> _Task brief_: Reproduce verbatim the lines of the records below, beginning at the line that contains "right ankle: (319, 491, 22)" and ending after the line that contains "right knee: (505, 433, -3)".

Start of Input records

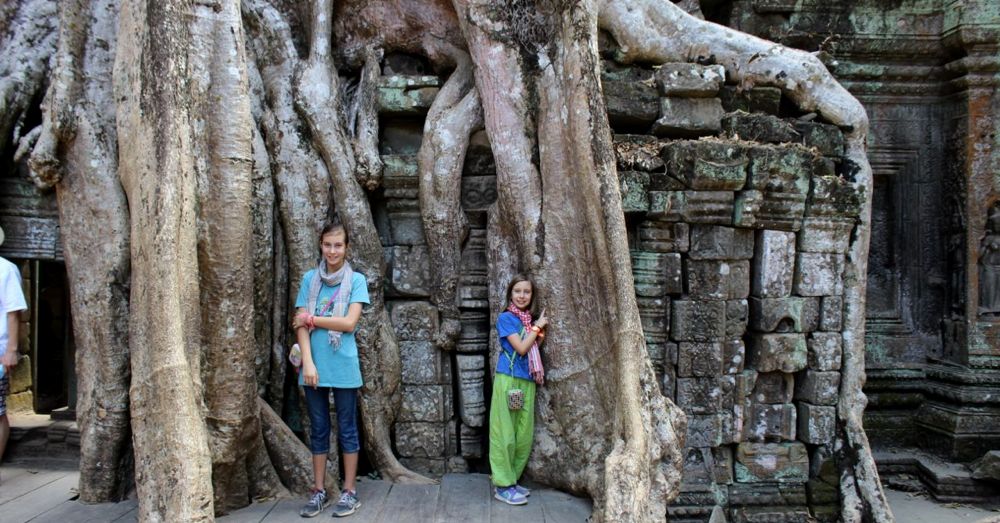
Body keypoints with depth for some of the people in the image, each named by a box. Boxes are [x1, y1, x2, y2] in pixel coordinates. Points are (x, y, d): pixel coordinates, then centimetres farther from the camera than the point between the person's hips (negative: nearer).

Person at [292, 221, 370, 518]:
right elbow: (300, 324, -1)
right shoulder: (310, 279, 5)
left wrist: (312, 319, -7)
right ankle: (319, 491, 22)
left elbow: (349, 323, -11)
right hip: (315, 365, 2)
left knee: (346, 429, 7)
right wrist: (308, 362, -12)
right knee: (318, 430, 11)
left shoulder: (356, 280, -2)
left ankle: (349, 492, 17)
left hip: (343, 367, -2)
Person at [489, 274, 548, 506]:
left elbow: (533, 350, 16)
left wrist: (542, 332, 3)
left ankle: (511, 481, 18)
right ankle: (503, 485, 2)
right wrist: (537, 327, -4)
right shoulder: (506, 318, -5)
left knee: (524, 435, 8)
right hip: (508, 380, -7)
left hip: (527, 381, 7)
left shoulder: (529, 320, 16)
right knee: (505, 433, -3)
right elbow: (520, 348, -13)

End of Input records
Start of Input records

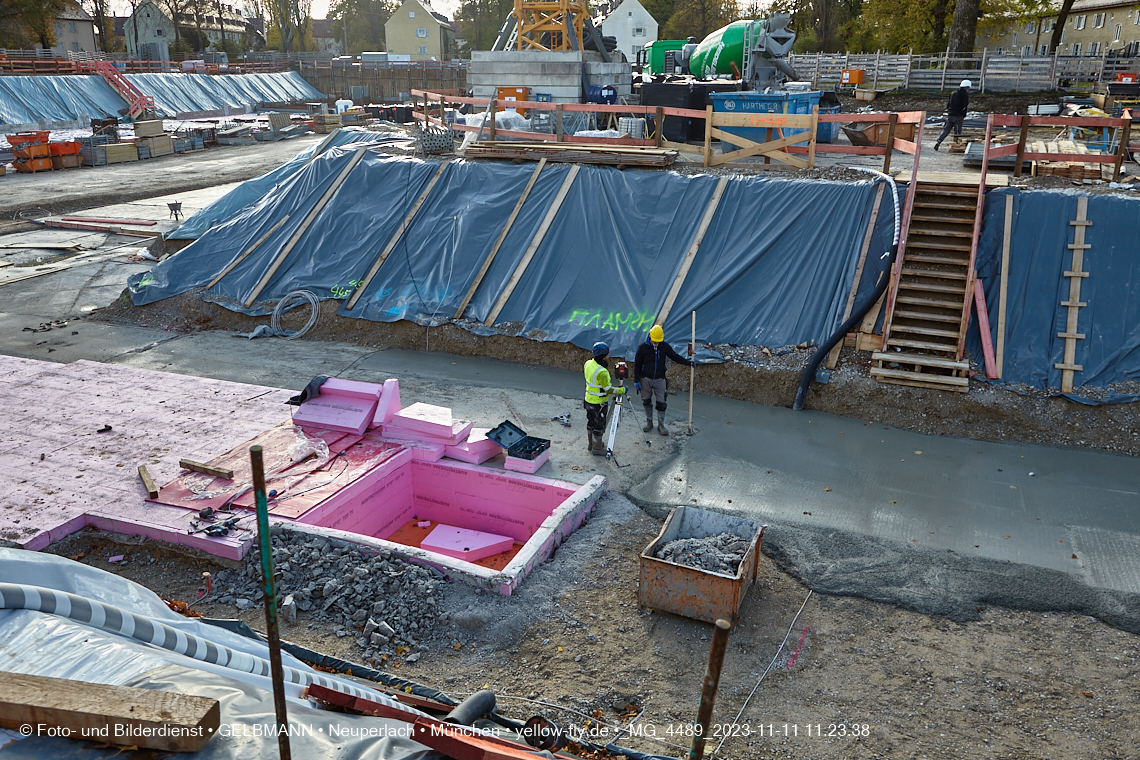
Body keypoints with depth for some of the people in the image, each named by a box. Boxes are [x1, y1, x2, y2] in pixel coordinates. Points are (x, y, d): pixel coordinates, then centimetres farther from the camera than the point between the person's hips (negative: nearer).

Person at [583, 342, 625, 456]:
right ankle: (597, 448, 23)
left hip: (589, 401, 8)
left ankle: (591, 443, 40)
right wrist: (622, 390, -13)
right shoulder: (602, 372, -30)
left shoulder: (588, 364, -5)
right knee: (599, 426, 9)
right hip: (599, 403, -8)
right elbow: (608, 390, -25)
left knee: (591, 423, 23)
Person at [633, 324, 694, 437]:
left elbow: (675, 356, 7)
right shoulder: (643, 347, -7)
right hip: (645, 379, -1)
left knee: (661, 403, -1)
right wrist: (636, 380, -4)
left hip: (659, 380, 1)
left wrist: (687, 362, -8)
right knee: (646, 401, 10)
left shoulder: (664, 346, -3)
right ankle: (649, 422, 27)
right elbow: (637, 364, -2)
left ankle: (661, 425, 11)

End of Input records
Start of Input records

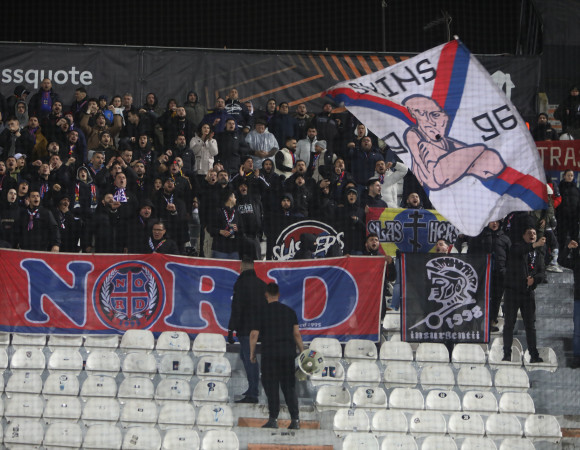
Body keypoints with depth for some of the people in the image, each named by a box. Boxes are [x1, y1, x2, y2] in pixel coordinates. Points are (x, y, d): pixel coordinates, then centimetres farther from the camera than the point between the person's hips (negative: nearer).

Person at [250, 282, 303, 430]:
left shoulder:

End of Input records

> _Written response_:
right ankle: (319, 491, 22)
left elbow: (349, 323, -11)
right hip: (315, 365, 2)
left knee: (346, 429, 7)
right wrist: (308, 362, -12)
right knee: (318, 430, 11)
left shoulder: (356, 280, -2)
left ankle: (349, 492, 17)
left hip: (343, 367, -2)
Person at [489, 274, 548, 506]:
left elbow: (533, 350, 16)
left wrist: (542, 332, 3)
left ankle: (511, 481, 18)
right ankle: (503, 485, 2)
right wrist: (537, 327, -4)
right shoulder: (506, 318, -5)
left knee: (524, 435, 8)
right hip: (508, 380, -7)
left hip: (527, 381, 7)
left shoulder: (529, 320, 16)
right knee: (505, 433, -3)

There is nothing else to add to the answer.